Lokalsport

Weilheimer in Dorfmerkingen: Mehr Gipfeltreffen geht nicht

Fußball Tabellenführer SFD erwartet morgen Nachmittag mit dem TSVW den ersten Verfolger im Kampf um die Meisterschaft der Landesliga. Von Klaus Schlütter

In der Fußball-Landesliga richten sich Wochenende alle Blicke auf das Härtsfeld im östlichsten Zipfel von Baden-Württemberg. Dort, wo sich sonst Fuchs und Hase gute Nacht sagen, steigt am Samstag, 15.30 Uhr, das absolute Spitzenspiel zwischen dem souveränen Tabellenführer SF Dorfmerkingen und dem ersten Verfolger TSV Weilheim - mehr Gipfeltreffen geht nicht.

Auf dem Rasenplatz der Sportanlage Felsenstraße treffen die beiden erfolgreichsten Angriffsreihen der Liga aufeinander. Dorfmerkingen mit seinen Offensiv-Stars Nik­las Weißenberger (14 Tore), Fabian Weiß (11/9 Vorlagen) und Daniel Nietzer (10) hat in 20 Spielen 54 Tore geschossen. Denen stehen 52 der Weilheimer mit Ferdi Er (10), Lennart Zaglauer (8/11 Vorlagen) und Felix Hummel (8) gegenüber. Topwerte, von denen die Konkurrenz nur träumen kann.
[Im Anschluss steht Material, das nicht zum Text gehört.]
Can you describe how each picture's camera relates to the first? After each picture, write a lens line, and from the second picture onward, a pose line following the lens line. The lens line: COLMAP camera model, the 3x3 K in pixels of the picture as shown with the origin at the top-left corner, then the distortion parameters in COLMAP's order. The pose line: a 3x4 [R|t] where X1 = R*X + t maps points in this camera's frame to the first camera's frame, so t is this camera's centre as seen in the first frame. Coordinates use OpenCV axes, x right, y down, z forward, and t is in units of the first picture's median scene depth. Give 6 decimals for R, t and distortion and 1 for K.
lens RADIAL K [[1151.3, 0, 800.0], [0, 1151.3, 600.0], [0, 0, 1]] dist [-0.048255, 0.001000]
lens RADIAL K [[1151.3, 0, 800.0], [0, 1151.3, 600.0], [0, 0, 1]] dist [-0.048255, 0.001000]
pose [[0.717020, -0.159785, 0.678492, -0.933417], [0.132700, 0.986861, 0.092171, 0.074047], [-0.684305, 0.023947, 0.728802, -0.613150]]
Nicht zu vergessen André Kriks mit seinen fünf Treffern. Vor ihm hat SFD-Trainer Helmut Dietterle den größten Respekt.

Rein zahlenmäßig betrachtet macht die Anzahl der Gegentore den Unterschied zwischen beiden Mannschaften aus. Während Christian Zech im Dorfmerkinger Kasten erst zwölfmal hinter sich greifen musste, kassierte die Weilheimer Abwehr schon 28 Kisten. Aber das hat verständliche Gründe. Die Hintermannschaft der Roten ist seit Wochen dezimiert. Beide Innenverteidiger, Daniel Heisig und Georgios Natsis, sind verletzt und fallen auch diesmal wieder aus. Wie bisher rückt Ferdi Er ins Abwehrzentrum zurück, fehlt dadurch als Ideengeber und Antreiber im Mittelfeld.

„Wir wollen uns aber nicht nur hinten reinstellen, wir wollen auch Fußball spielen“, versichert TSV-Coach Chris Eisenhardt. „Das wird eine ganz harte Nuss. Spiele dort waren immer eng und hitzig. Die Zuschauer versuchen, Einfluss zu nehmen. Wir dürfen uns davon nicht beeinflussen lassen. Mit einem Punkt wären wir sehr, sehr zufrieden. Dazu brauchen wir jedoch jede Menge Glück.“

Zumal er auf zwei weitere wichtige Spieler verzichten muss. Mittelfeld-Routinier Domenic Brück bekam für seine Rote Karte nach grobem Foul in Heiningen vier Wochen Sperre aufgebrummt, ist erst am 9. April gegen Waldstetten wieder spielberechtigt. Nachwuchsstürmer Marvin Heth fällt mit Rückenproblemen aus, die er sich in der U23 gegen Dettingen eingehandelt hat.

Völlig sorgenfrei dagegen Dorfmerkingen. Die Schönheit vom Lande hat die letzten 15 Freier allesamt abblitzen lassen. Sollte sie auch Weilheim, dem 16. Bewerber, einen Korb geben, würde der Vorsprung gegenüber dem TSVW auf zehn Punkte anwachsen. „Das wäre dann schon eine Hausnummer, aber wir wären immer noch Zweiter“, meint Eisenhardt mit (Fern-)Blick auf die Aufstiegs-Relegation. Die Hauptrivalen in Sachen Verbandsliga, FC Heiningen (in Geislingen) und TV Echterdingen (in Blaustein), stehen auswärts ebenfalls vor hohen Hürden.